Word for word, copy out the data below, omitting pictures.

Dataset entries
== == ==

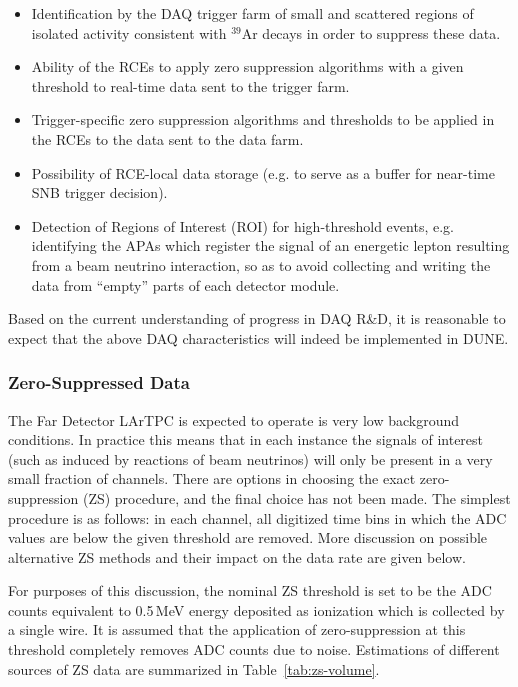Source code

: \begin{itemize}

\item Identification by the DAQ trigger farm of small and scattered regions of isolated activity
  consistent with $^{39}$Ar decays in order to suppress these data.

\item Ability of the RCEs to apply zero suppression algorithms
with a given threshold to real-time data sent to the trigger farm.

\item Trigger-specific zero suppression algorithms and thresholds to be applied
in the RCEs to the data sent to the data farm.

\item Possibility of RCE-local data storage (e.g. to serve as a buffer for near-time SNB trigger decision).

\item Detection of Regions of Interest (ROI) for high-threshold events, e.g. identifying the APAs
which register the signal of an energetic lepton resulting from a beam neutrino interaction, so as
to avoid collecting and writing the data from ``empty'' parts of each detector module.

\end{itemize}

\noindent
Based on the current understanding of progress in DAQ R\&D, it is reasonable to expect 
that the above DAQ characteristics will indeed be implemented in DUNE.




\subsubsection{Zero-Suppressed Data}
\label{sec:zs-data}
The Far Detector LArTPC is expected to operate is very low background conditions. In practice
this means that in each instance the signals of interest (such as induced by reactions of beam neutrinos)
will only be present in a very small fraction of channels. There are options in choosing the exact zero-suppression (ZS)
procedure, and the final choice has not been made. The simplest procedure is
as follows: in each channel, all digitized time bins in which the ADC values are below the given threshold
are removed. More discussion on possible alternative ZS methods and their impact on the data rate are given below.

For purposes of this discussion, the nominal ZS threshold is set to be the ADC counts equivalent to 0.5\,MeV energy deposited
as ionization which is collected by a single wire. It is assumed that the application of zero-suppression at this
threshold completely removes ADC counts due to noise. %
Estimations of different sources of ZS data are summarized in Table~\ref{tab:zs-volume}.


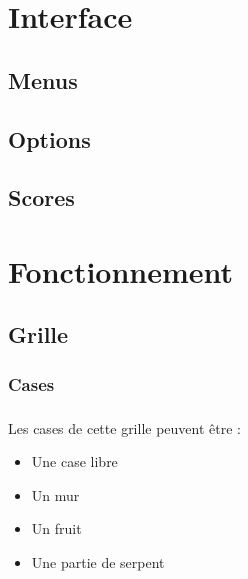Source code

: \documentclass{beamer}
\begin{document}
\section{Interface}
\subsection{Menus}
\begin{frame}
\frametitle{\insertsubsection}
\framesubtitle{\insertsection}

\end{frame}
\subsection{Options}
\begin{frame}
\frametitle{\insertsubsection}
\framesubtitle{\insertsection}

\end{frame}
\subsection{Scores}
\begin{frame}
\frametitle{\insertsubsection}
\framesubtitle{\insertsection}

\end{frame}

\section{Fonctionnement}
\subsection{Grille}
\subsubsection{Cases}
\begin{frame}
\frametitle{\insertsubsubsection}
\framesubtitle{\insertsubsection}
Les cases de cette grille peuvent être :\\
\begin{itemize}
\item Une case libre
\item Un mur
\item Un fruit
\item Une partie de serpent
\end{itemize}
\end{frame}
\end{document}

== == ==

= Answer section =
Source code

: \begin{itemize}

\item Identification by the DAQ trigger farm of small and scattered regions of isolated activity
  consistent with $^{39}$Ar decays in order to suppress these data.

\item Ability of the RCEs to apply zero suppression algorithms
with a given threshold to real-time data sent to the trigger farm.

\item Trigger-specific zero suppression algorithms and thresholds to be applied
in the RCEs to the data sent to the data farm.

\item Possibility of RCE-local data storage (e.g. to serve as a buffer for near-time SNB trigger decision).

\item Detection of Regions of Interest (ROI) for high-threshold events, e.g. identifying the APAs
which register the signal of an energetic lepton resulting from a beam neutrino interaction, so as
to avoid collecting and writing the data from ``empty'' parts of each detector module.

\end{itemize}

\noindent
Based on the current understanding of progress in DAQ R\&D, it is reasonable to expect 
that the above DAQ characteristics will indeed be implemented in DUNE.




\subsubsection{Zero-Suppressed Data}
\label{sec:zs-data}
The Far Detector LArTPC is expected to operate is very low background conditions. In practice
this means that in each instance the signals of interest (such as induced by reactions of beam neutrinos)
will only be present in a very small fraction of channels. There are options in choosing the exact zero-suppression (ZS)
procedure, and the final choice has not been made. The simplest procedure is
as follows: in each channel, all digitized time bins in which the ADC values are below the given threshold
are removed. More discussion on possible alternative ZS methods and their impact on the data rate are given below.

For purposes of this discussion, the nominal ZS threshold is set to be the ADC counts equivalent to 0.5\,MeV energy deposited
as ionization which is collected by a single wire. It is assumed that the application of zero-suppression at this
threshold completely removes ADC counts due to noise. %
Estimations of different sources of ZS data are summarized in Table~\ref{tab:zs-volume}.


Source code

: \documentclass{beamer}
\begin{document}
\section{Interface}
\subsection{Menus}
\begin{frame}
\frametitle{\insertsubsection}
\framesubtitle{\insertsection}

\end{frame}
\subsection{Options}
\begin{frame}
\frametitle{\insertsubsection}
\framesubtitle{\insertsection}

\end{frame}
\subsection{Scores}
\begin{frame}
\frametitle{\insertsubsection}
\framesubtitle{\insertsection}

\end{frame}

\section{Fonctionnement}
\subsection{Grille}
\subsubsection{Cases}
\begin{frame}
\frametitle{\insertsubsubsection}
\framesubtitle{\insertsubsection}
Les cases de cette grille peuvent être :\\
\begin{itemize}
\item Une case libre
\item Un mur
\item Un fruit
\item Une partie de serpent
\end{itemize}
\end{frame}
\end{document}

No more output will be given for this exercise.